▶ What to work on
Among the lines below, keep only those from the one containing "prob=0.559, 10: 66 -> 59.6" through the one containing "Un_servicio_privado_urgencia: 12500 -> 5110", and reproduce them exactly.

▶ The data
=-=-=

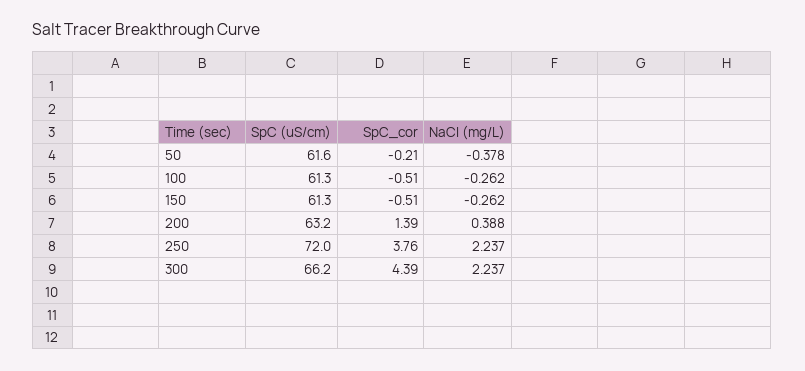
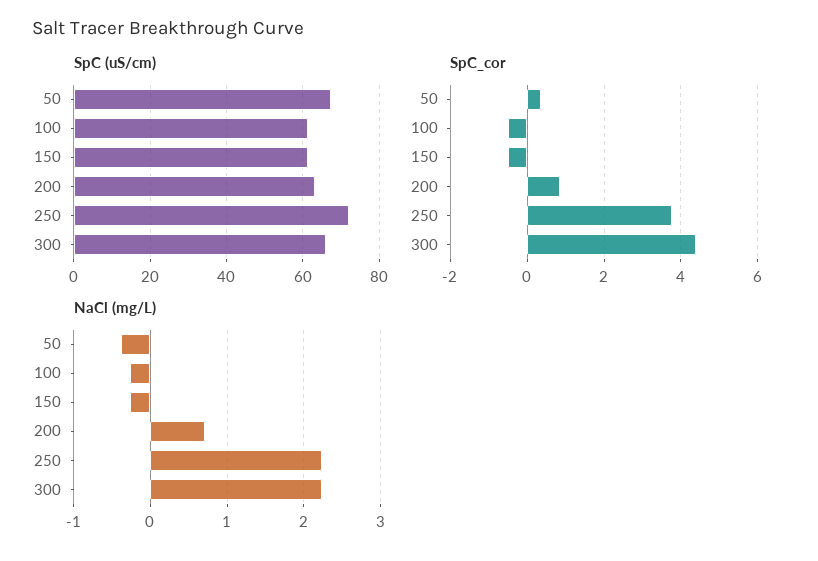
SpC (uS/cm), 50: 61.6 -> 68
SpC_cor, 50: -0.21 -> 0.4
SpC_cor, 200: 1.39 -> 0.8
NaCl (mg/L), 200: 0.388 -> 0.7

=-=-=

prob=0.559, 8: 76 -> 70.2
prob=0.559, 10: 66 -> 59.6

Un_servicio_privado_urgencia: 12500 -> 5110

=-=-=

▶ Reply to the task
prob=0.559, 10: 66 -> 59.6

Un_servicio_privado_urgencia: 12500 -> 5110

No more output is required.